Infrastructure drift occurs when the actual state of cloud resources deviates from the desired state defined in IaC code. As explained in Spacelift's drift detection guide, drift undermines the reliability and predictability that IaC promises.
Common Causes:
-
Manual Console Changes ("ClickOps")
Engineer logs into AWS Console → Modifies security group → Drift created -
Emergency Hotfixes
Production incident → Quick fix bypasses Terraform → Drift not backported -
Overlapping Automation
Auto-scaling group scales instances → Terraform expects fixed count → Drift -
Out-of-Band Changes
AWS managed services update configurations → Terraform unaware → Drift
Why Drift is Dangerous:
- Security vulnerabilities: Drift can undo security configurations (firewall rules, encryption settings)
★ ★ ★
## Required action 1
Transcribe the infrastructure drift passage from "Engineer logs into" to "rules, encryption settings)".
## Required action 2
Go on with the infrastructure drift passage from the point where it stops.

## Provided data
★ ★ ★
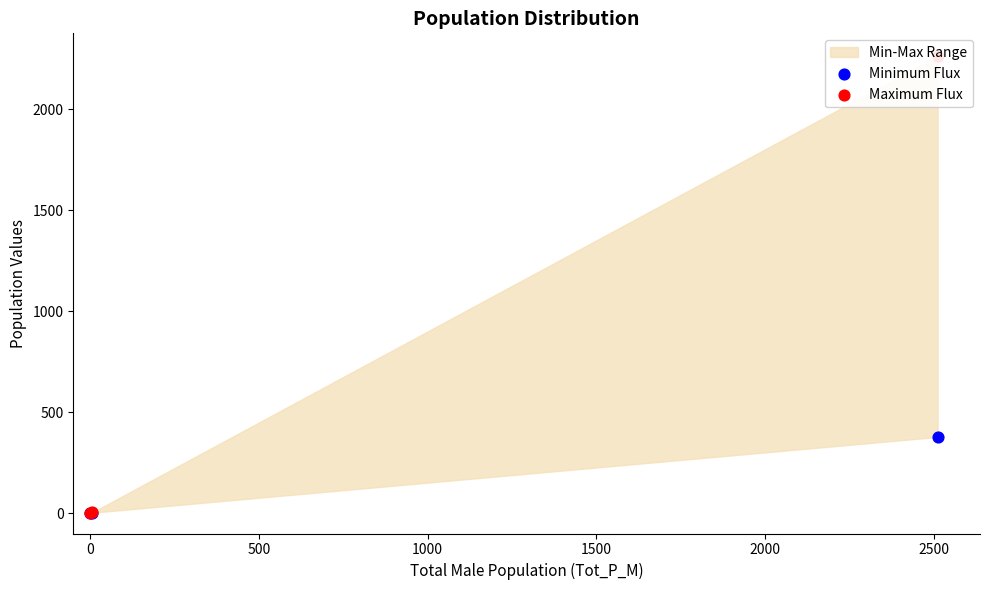

Which series reaches the maximum Y coordinate?

Maximum Flux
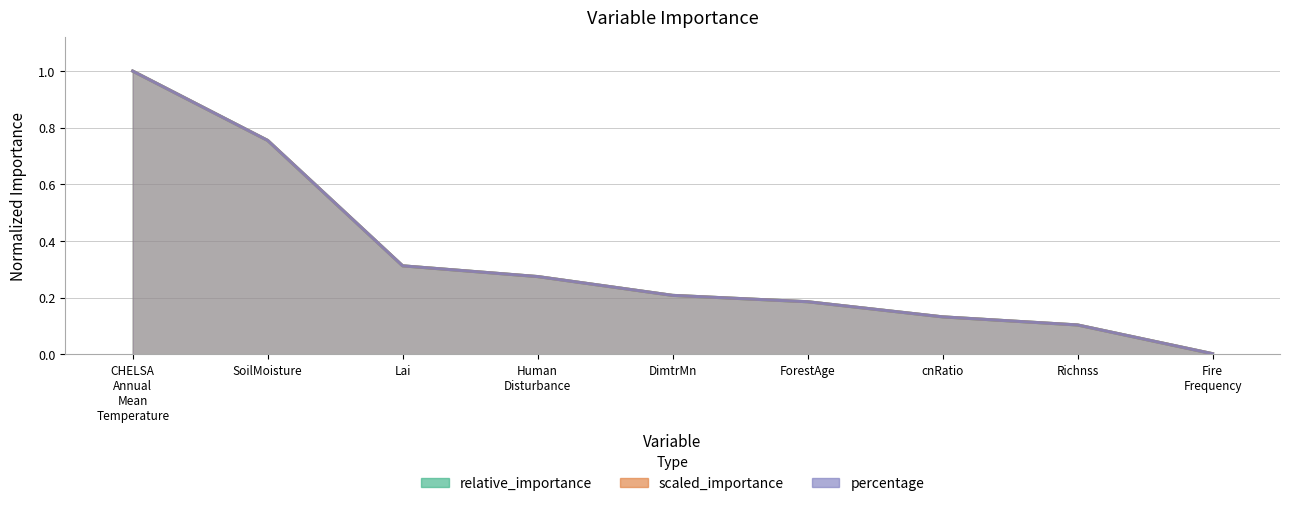

What position from the right is DimtrMn?

5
★ ★ ★
## Your response 1
Engineer logs into AWS Console → Modifies security group → Drift created -
Emergency Hotfixes
Production incident → Quick fix bypasses Terraform → Drift not backported -
Overlapping Automation
Auto-scaling group scales instances → Terraform expects fixed count → Drift -
Out-of-Band Changes
AWS managed services update configurations → Terraform unaware → Drift
Why Drift is Dangerous:
- Security vulnerabilities: Drift can undo security configurations (firewall rules, encryption settings)

## Your response 2
- Compliance violations: Deviations from IaC definitions violate audit requirements
- Unpredictable behavior: Actual infrastructure state unknown, debugging difficult
- Deployment failures: Future Terraform applies may fail or cause unexpected changes
Step 7.2: Automated Drift Detection
Terraform Refresh and Drift Check:
# Detect drift by comparing state with actual resources
terraform plan -refresh-only
# Output shows resources that drifted
terraform plan -detailed-exitcode
# Exit code 2 = drift detected
Example Drift Detection Output:
Note: Objects have changed outside of Terraform
Terraform detected the following changes made outside of Terraform since the last "terraform apply":
# aws_security_group.web has changed
~ resource "aws_security_group" "web" {
id = "sg-0a1b2c3d4e5f6g7h8"
name = "web-security-group"
~ ingress = [
+ {
+ cidr_blocks = ["0.0.0.0/0"] # ⚠️ DRIFT DETECTED
+ from_port = 22
+ to_port = 22
+ protocol = "tcp"
+ description = "SSH from anywhere (UNAUTHORIZED)"
},
# (2 unchanged elements hidden)
]
}
Unless you have made equivalent changes to your configuration, or ignored the relevant
attributes using ignore_changes, the following plan may include actions to undo or
respond to these changes.
Automated Drift Detection with Spacelift:
# .spacelift/config.yml
version: 1
stack:
name: production-infrastructure
drift_detection:
enabled: true
schedule: "0 */6 * * *" # Every 6 hours
reconcile: false # Alert only, don't auto-fix
notifications:
drift_detected:
- slack: "#infrastructure-alerts"
- email: "[email protected]"
Drift Detection with Terraform Cloud:
# Terraform Cloud workspace settings
resource "tfe_workspace" "production" {
name = "production-infrastructure"
organization = "your-org"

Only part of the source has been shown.